Your answer must contain each line of the data, copied exactly.

=== Supplied records ===

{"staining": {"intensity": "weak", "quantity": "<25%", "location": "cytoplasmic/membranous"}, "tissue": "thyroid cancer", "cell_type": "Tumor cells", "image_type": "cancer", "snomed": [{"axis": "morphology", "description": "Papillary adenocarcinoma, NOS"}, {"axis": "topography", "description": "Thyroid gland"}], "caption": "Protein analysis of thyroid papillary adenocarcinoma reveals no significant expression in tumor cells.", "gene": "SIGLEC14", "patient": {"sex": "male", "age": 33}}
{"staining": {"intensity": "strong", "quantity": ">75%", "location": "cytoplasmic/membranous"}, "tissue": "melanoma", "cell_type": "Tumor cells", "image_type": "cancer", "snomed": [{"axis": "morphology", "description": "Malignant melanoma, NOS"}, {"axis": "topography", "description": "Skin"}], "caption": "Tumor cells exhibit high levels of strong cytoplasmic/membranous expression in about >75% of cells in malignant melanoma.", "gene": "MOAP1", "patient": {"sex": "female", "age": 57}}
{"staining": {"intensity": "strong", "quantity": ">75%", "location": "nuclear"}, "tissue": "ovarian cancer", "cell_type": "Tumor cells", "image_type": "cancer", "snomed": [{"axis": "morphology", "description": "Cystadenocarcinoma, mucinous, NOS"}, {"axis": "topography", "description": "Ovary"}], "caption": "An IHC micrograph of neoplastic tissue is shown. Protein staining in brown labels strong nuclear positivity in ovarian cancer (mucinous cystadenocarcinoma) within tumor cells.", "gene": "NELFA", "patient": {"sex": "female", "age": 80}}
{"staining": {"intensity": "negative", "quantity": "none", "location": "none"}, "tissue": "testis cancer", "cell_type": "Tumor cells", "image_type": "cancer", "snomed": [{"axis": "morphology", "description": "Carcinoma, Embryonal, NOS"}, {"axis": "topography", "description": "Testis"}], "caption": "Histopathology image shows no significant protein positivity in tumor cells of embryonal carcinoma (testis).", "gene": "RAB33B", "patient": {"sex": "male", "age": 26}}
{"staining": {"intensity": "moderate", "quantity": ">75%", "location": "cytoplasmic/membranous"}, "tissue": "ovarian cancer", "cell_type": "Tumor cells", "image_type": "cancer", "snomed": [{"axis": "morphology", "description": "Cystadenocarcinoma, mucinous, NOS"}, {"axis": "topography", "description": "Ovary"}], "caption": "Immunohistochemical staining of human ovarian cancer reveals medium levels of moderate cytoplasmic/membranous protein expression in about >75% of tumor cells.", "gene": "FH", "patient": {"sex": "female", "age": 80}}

===

Result:
{"staining": {"intensity": "weak", "quantity": "<25%", "location": "cytoplasmic/membranous"}, "tissue": "thyroid cancer", "cell_type": "Tumor cells", "image_type": "cancer", "snomed": [{"axis": "morphology", "description": "Papillary adenocarcinoma, NOS"}, {"axis": "topography", "description": "Thyroid gland"}], "caption": "Protein analysis of thyroid papillary adenocarcinoma reveals no significant expression in tumor cells.", "gene": "SIGLEC14", "patient": {"sex": "male", "age": 33}}
{"staining": {"intensity": "strong", "quantity": ">75%", "location": "cytoplasmic/membranous"}, "tissue": "melanoma", "cell_type": "Tumor cells", "image_type": "cancer", "snomed": [{"axis": "morphology", "description": "Malignant melanoma, NOS"}, {"axis": "topography", "description": "Skin"}], "caption": "Tumor cells exhibit high levels of strong cytoplasmic/membranous expression in about >75% of cells in malignant melanoma.", "gene": "MOAP1", "patient": {"sex": "female", "age": 57}}
{"staining": {"intensity": "strong", "quantity": ">75%", "location": "nuclear"}, "tissue": "ovarian cancer", "cell_type": "Tumor cells", "image_type": "cancer", "snomed": [{"axis": "morphology", "description": "Cystadenocarcinoma, mucinous, NOS"}, {"axis": "topography", "description": "Ovary"}], "caption": "An IHC micrograph of neoplastic tissue is shown. Protein staining in brown labels strong nuclear positivity in ovarian cancer (mucinous cystadenocarcinoma) within tumor cells.", "gene": "NELFA", "patient": {"sex": "female", "age": 80}}
{"staining": {"intensity": "negative", "quantity": "none", "location": "none"}, "tissue": "testis cancer", "cell_type": "Tumor cells", "image_type": "cancer", "snomed": [{"axis": "morphology", "description": "Carcinoma, Embryonal, NOS"}, {"axis": "topography", "description": "Testis"}], "caption": "Histopathology image shows no significant protein positivity in tumor cells of embryonal carcinoma (testis).", "gene": "RAB33B", "patient": {"sex": "male", "age": 26}}
{"staining": {"intensity": "moderate", "quantity": ">75%", "location": "cytoplasmic/membranous"}, "tissue": "ovarian cancer", "cell_type": "Tumor cells", "image_type": "cancer", "snomed": [{"axis": "morphology", "description": "Cystadenocarcinoma, mucinous, NOS"}, {"axis": "topography", "description": "Ovary"}], "caption": "Immunohistochemical staining of human ovarian cancer reveals medium levels of moderate cytoplasmic/membranous protein expression in about >75% of tumor cells.", "gene": "FH", "patient": {"sex": "female", "age": 80}}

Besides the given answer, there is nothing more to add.